A documentarista lembra que no atestado de óbito do pai constava enforcamento num hotel do centro de São Paulo. “Era muito difícil conviver com isso. Você me pergunta das minhas memórias de infância: ainda é um atestado de óbito onde diz que meu pai se enforcou com uma gravata fantasia, não esqueço isso, num hotel da Alameda Nothman.” Requinte de crueldade, o hotel alegado no falso atestado era vizinho ao antigo prédio do Dops onde torturadores também agiam livres.

O corpo de Norberto só foi entregue à família três meses depois de seu assassinato. A exumação comprovou a morte por asfixia mecânica nos porões da ditadura e a mentira impressa no atestado de óbito.

Cultura de violência

Marta ouviu do diretor-executivo do Instituto Vladimir Herzog, Rogério Sottili, que a entidade está empenhada em reabrir uma discussão sobre a Lei de Anistia. “Entendemos que o Brasil é um país violento porque nunca produziu as condições necessárias para que seja feita justiça, promovendo o fim da impunidade (dos torturadores)”, critica Sottili, ex-secretário especial de Direitos Humanos.

“Estamos com uma campanha Reinterpreta Já, STF, que tenta mobilizar a sociedade brasileira para que o Supremo Tribunal Federal retome essa discussão. Se o Brasil não assumir a responsabilidade pelos acordos e pactos internacionais que consideram os crimes de lesa-humanidade como crimes não passíveis de anistia, que não podem prescrever, não conseguiremos virar a página da história do Brasil. E continuaremos convivendo com isso que estamos vivendo hoje: a violência, o desrespeito ao Estado de direito, à democracia.”

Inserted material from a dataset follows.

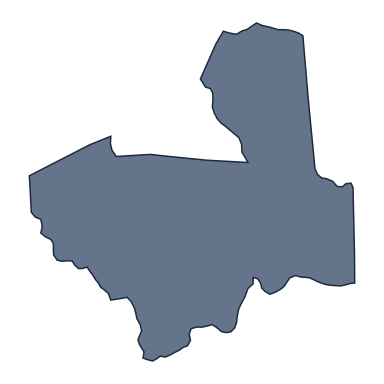 Umirim, Ceará, Brazil (Natural Earth projection)
{"feature_id": "56859067B7919726635924", "entity_name": "Umirim", "entity_type": "district", "adm_level": 2, "iso_a3": "BRA", "parent_name": "Brazil", "parent_adm1": "Ceará", "projection": "natural_earth1", "projection_center": [-39.389, -3.68], "detail": "fine", "context": "isolated", "style": "filled", "palette": "slate", "viewbox_px": 384, "rotation_deg": 0, "n_neighbors": 0, "source": "geoboundaries", "source_scale": "gbopen_adm2", "svg_char_len": 1895}
<svg xmlns="http://www.w3.org/2000/svg" viewBox="0 0 384 384"><path d="M143.1,358.1L147.6,359.7L152.6,361.0L156.8,358.7L160.1,356.2L165.4,357.0L169.7,355.2L174.2,352.7L179.4,350.1L182.8,347.6L187.5,345.8L190.5,340.3L189.2,334.4L191.1,328.7L197.0,327.0L201.7,327.2L206.6,326.2L212.2,324.7L216.3,327.2L221.6,331.7L226.2,332.6L230.8,331.9L234.5,328.1L236.5,323.0L237.0,317.8L238.6,309.3L241.6,302.9L244.8,297.1L248.0,288.4L253.0,284.0L253.4,277.3L257.9,278.9L260.7,283.5L261.8,288.1L265.0,291.3L269.7,294.3L275.3,292.2L281.1,288.9L284.5,285.9L286.9,282.1L289.9,277.8L295.5,275.5L300.7,277.0L304.9,277.3L309.5,277.8L313.6,279.7L318.8,282.1L324.7,284.2L329.6,285.2L335.2,285.6L341.0,285.9L345.9,284.7L350.7,283.4L354.7,283.0L354.5,254.4L353.0,187.4L351.0,183.1L345.7,183.8L342.5,186.8L337.3,186.5L332.6,181.3L326.8,178.8L321.7,177.9L317.6,174.6L315.0,168.9L308.1,97.8L302.9,35.7L298.3,32.9L294.0,31.5L289.6,30.2L284.8,29.7L278.1,29.7L272.7,28.0L268.4,26.8L262.4,25.6L256.6,23.0L252.1,25.9L247.0,29.5L241.8,31.0L236.5,34.3L228.8,32.9L223.4,31.2L216.0,43.7L200.4,79.0L205.5,87.1L210.5,88.6L212.6,92.7L213.0,99.0L212.4,107.3L214.3,113.0L217.1,118.5L221.0,123.0L225.5,126.4L229.6,129.9L234.5,133.9L239.0,137.8L241.6,144.4L242.0,152.2L245.1,157.4L248.0,162.5L206.6,160.2L164.9,156.0L150.4,154.4L116.4,156.5L112.0,150.3L110.4,143.5L110.8,136.3L89.6,144.8L29.3,175.8L30.0,186.3L30.4,194.5L31.3,212.3L35.3,217.1L40.8,219.4L42.3,226.6L40.8,233.0L45.7,237.0L50.8,239.4L53.4,243.7L53.4,248.6L53.6,254.9L57.1,260.1L62.2,261.3L66.7,260.8L72.2,261.0L74.6,265.0L78.5,268.6L82.6,268.5L87.1,267.0L89.6,271.0L92.7,275.0L95.6,279.7L98.5,283.2L100.6,287.2L104.0,289.7L108.3,293.4L110.8,300.1L116.9,299.1L121.9,298.4L127.0,297.3L130.7,301.0L134.1,307.3L135.8,313.0L136.8,318.5L140.1,324.3L141.6,330.8L139.6,335.7L137.9,339.9L139.7,344.9L144.0,351.8L143.1,358.1Z" fill="#64748b" stroke="#1e293b" stroke-width="1.5"/></svg>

Para a cineasta Marta Nehring, o país vive hoje o afloramento de questões que estiveram sempre presentes, antes, durante e depois da ditadura. “Quando uma pessoa de um país morre na tortura, quando um jovem negro da periferia morre baleado, quando uma mulher morre espancada pelo marido, o Brasil inteiro perde. Porque estamos fomentando, acobertando e engolindo e convivendo com uma cultura de violência. E isso tem implicações. A questão da tortura começa na abolição. Não temos notícia de ditador da ditadura Vargas que tenha sido punido, nem processado. A história de impunidade da tortura no Brasil é uma história que vem desde sempre. E se perpetua como um modo de operar, um modo de dominação social. O lado da alegria é nosso respiro contra a violência, o respiro que a população encontrou para sobreviver.”

E reforça: “Sem dúvida alguma é preciso reinterpretar a lei da anistia. Tortura é crime hediondo na ditadura e hoje. Não existe perdão para crime hediondo”.